Well, that's not a complete list of intervals. The complete list of
intervals would be obtained by using the formula

a generators + b/2 octaves

where a and b run through all possible integers.
>
> It's
> easier to visualize, however, if we imagine defining our personal
> opinion of an interval simply as a Gaussian bell-shaped curve
peaking
> (=1) at 4/3, having a width (full width at half maximum)
corresponing
> to how much deviation from a pure interval is acceptable, and
approaching
> zero for intervals far from 4/3.

Yes, that's good enough, as long as you know which fuzzy interval is
approximating which ratio.

> I expect we would agree that more
> complex intervals can bear less tempering than simpler ones, so that
> 4/3 would be a bit wider than 5/4, and so on.

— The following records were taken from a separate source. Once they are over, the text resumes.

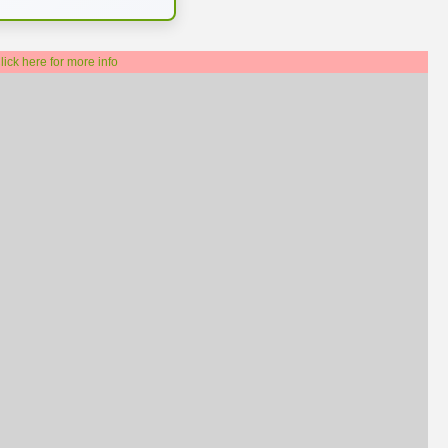
lick here for more info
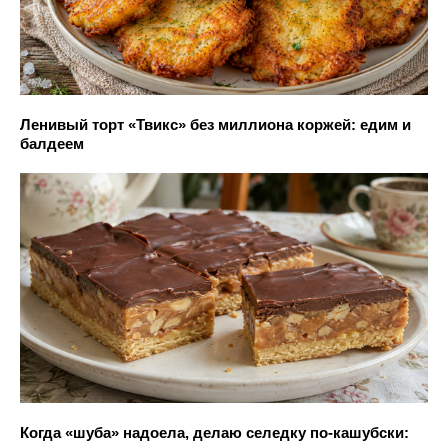
Ленивый торт «Твикс» без миллиона коржей: едим и
балдеем
Когда «шуба» надоела, делаю селедку по-кашубски:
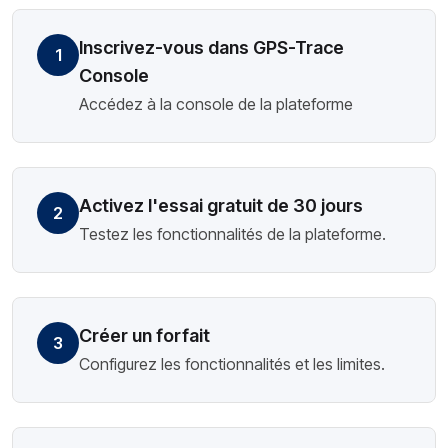
Inscrivez-vous dans GPS-Trace
1
Console
Accédez à la console de la plateforme
Activez l'essai gratuit de 30 jours
2
Testez les fonctionnalités de la plateforme.
Créer un forfait
3
Configurez les fonctionnalités et les limites.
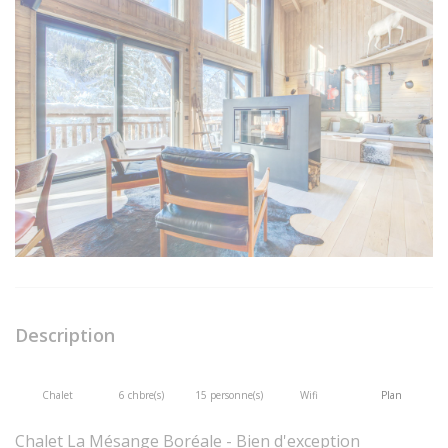
Description
Chalet
6 chbre(s)
15 personne(s)
Wifi
Plan
Chalet La Mésange Boréale - Bien d'exception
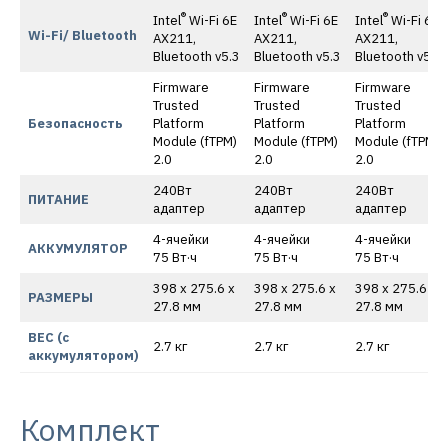
®
®
®
Intel
Wi-Fi 6E
Intel
Wi-Fi 6E
Intel
Wi-Fi 6E
Wi-Fi/ Bluetooth
AX211,
AX211,
AX211,
Bluetooth v5.3
Bluetooth v5.3
Bluetooth v5.3
Firmware
Firmware
Firmware
Trusted
Trusted
Trusted
Безопасность
Platform
Platform
Platform
Module (fTPM)
Module (fTPM)
Module (fTPM)
2.0
2.0
2.0
240Вт
240Вт
240Вт
ПИТАНИЕ
адаптер
адаптер
адаптер
4-ячейки
4-ячейки
4-ячейки
АККУМУЛЯТОР
75 Вт·ч
75 Вт·ч
75 Вт·ч
398 x 275.6 x
398 x 275.6 x
398 x 275.6 x
РАЗМЕРЫ
27.8 мм
27.8 мм
27.8 мм
ВЕС (с
2.7 кг
2.7 кг
2.7 кг
аккумулятором)
Комплект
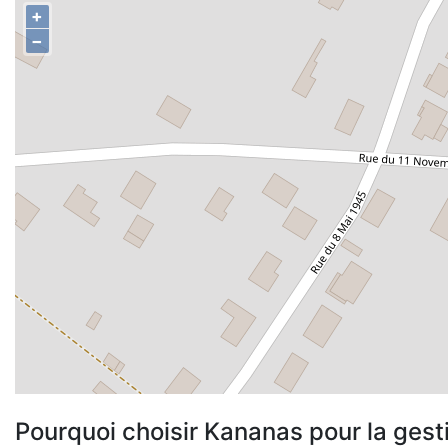
+
−
Pourquoi choisir Kananas pour la gest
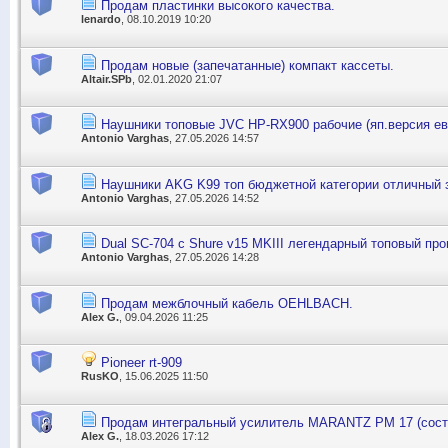
Продам пластинки высокого качества.
lenardo
, 08.10.2019 10:20
Продам новые (запечатанные) компакт кассеты.
Altair.SPb
, 02.01.2020 21:07
Наушники топовые JVC HP-RX900 рабочие (яп.версия е
Antonio Varghas
, 27.05.2026 14:57
Наушники AKG K99 топ бюджетной категории отличный 
Antonio Varghas
, 27.05.2026 14:52
Dual SC-704 с Shure v15 MKIII легендарный топовый пр
Antonio Varghas
, 27.05.2026 14:28
Продам межблочный кабель OEHLBACH.
Alex G.
, 09.04.2026 11:25
Pioneer rt-909
RusKO
, 15.06.2025 11:50
Продам интегральный усилитель MARANTZ PM 17 (сост
Alex G.
, 18.03.2026 17:12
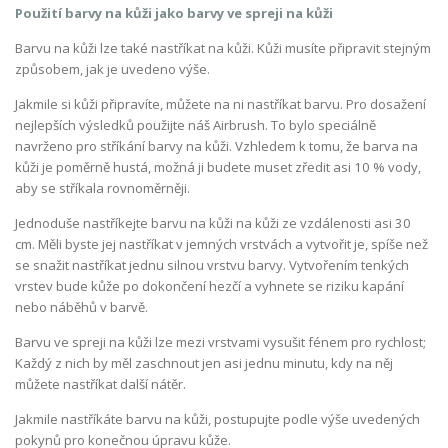
Použití barvy na kůži jako barvy ve spreji na kůži
Barvu na kůži lze také nastříkat na kůži. Kůži musíte připravit stejným
způsobem, jak je uvedeno výše.
Jakmile si kůži připravíte, můžete na ni nastříkat barvu. Pro dosažení
nejlepších výsledků použijte náš Airbrush. To bylo speciálně
navrženo pro stříkání barvy na kůži. Vzhledem k tomu, že barva na
kůži je poměrně hustá, možná ji budete muset zředit asi 10 % vody,
aby se stříkala rovnoměrněji.
Jednoduše nastříkejte barvu na kůži na kůži ze vzdálenosti asi 30
cm. Měli byste jej nastříkat v jemných vrstvách a vytvořit je, spíše než
se snažit nastříkat jednu silnou vrstvu barvy. Vytvořením tenkých
vrstev bude kůže po dokončení hezčí a vyhnete se riziku kapání
nebo náběhů v barvě.
Barvu ve spreji na kůži lze mezi vrstvami vysušit fénem pro rychlost;
Každý z nich by měl zaschnout jen asi jednu minutu, kdy na něj
můžete nastříkat další nátěr.
Jakmile nastříkáte barvu na kůži, postupujte podle výše uvedených
pokynů pro konečnou úpravu kůže.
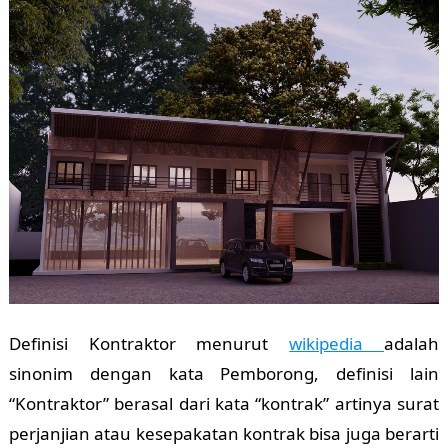
Definisi Kontraktor menurut
wikipedia
adalah
sinonim dengan kata Pemborong, definisi lain
“Kontraktor” berasal dari kata “kontrak” artinya surat
perjanjian atau kesepakatan kontrak bisa juga berarti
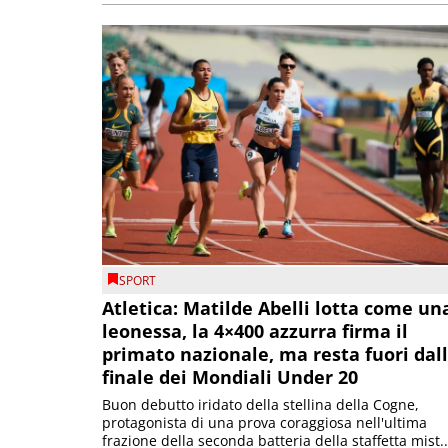
SPORT
Atletica: Matilde Abelli lotta come un
leonessa, la 4×400 azzurra firma il
primato nazionale, ma resta fuori dal
finale dei Mondiali Under 20
Buon debutto iridato della stellina della Cogne,
protagonista di una prova coraggiosa nell'ultima
frazione della seconda batteria della staffetta mist..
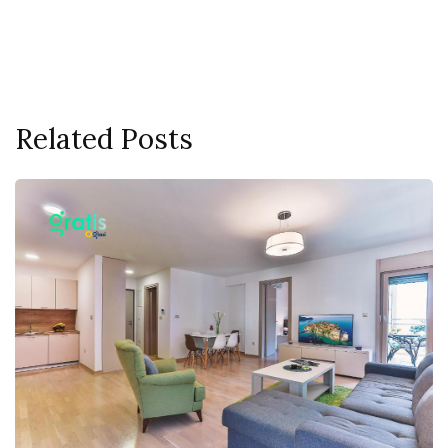
Related Posts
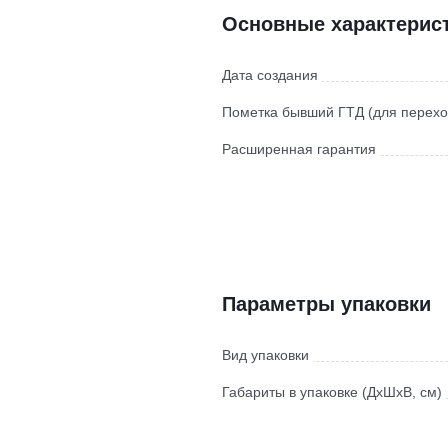
Основные характерис
Дата создания
Пометка бывший ГТД (для перехо
Расширенная гарантия
Параметры упаковки
Вид упаковки
Габариты в упаковке (ДхШхВ, см)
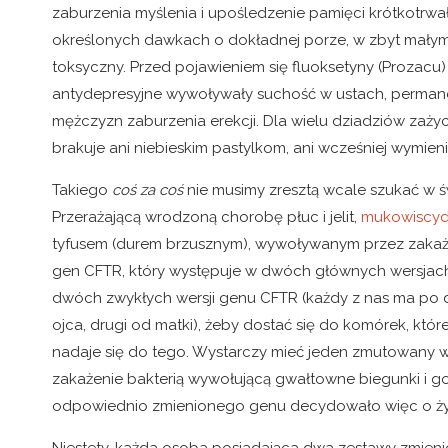
zaburzenia myślenia i upośledzenie pamięci krótkotrwał
określonych dawkach o dokładnej porze, w zbyt małym s
toksyczny. Przed pojawieniem się fluoksetyny (Prozacu)
antydepresyjne wywoływały suchość w ustach, permanen
mężczyzn zaburzenia erekcji. Dla wielu dziadziów zaży
brakuje ani niebieskim pastylkom, ani wcześniej wymi
Takiego
coś za coś
nie musimy zresztą wcale szukać w 
Przerażającą wrodzoną chorobę płuc i jelit,
mukowiscy
tyfusem (durem brzusznym), wywoływanym przez zaka
gen CFTR, który występuje w dwóch głównych wersjach
dwóch zwykłych wersji genu CFTR (każdy z nas ma po 
ojca, drugi od matki), żeby dostać się do komórek, które
nadaje się do tego. Wystarczy mieć jeden zmutowany
zakażenie bakterią wywołującą gwałtowne biegunki i g
odpowiednio zmienionego genu decydowało więc o życi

A bit wider, but a bit deeper, too.
>
> 2. Define a network of these intervals between the scalar degrees.
> (Assuming you've defined the structure of the scale, its spelling,
> that is, to suit yourself.)

This and the following can all be seen as "optional". What I've given
above is sufficient to calculate one sort of optimal temperament for
the paradigm in question. If you're interested, I can talk about the
decatonic scale itself, but that's a somewhat separate issue.

Anyway, I wonder if the topic of this thread wouldn't be more
appropriate for the tuning-math list?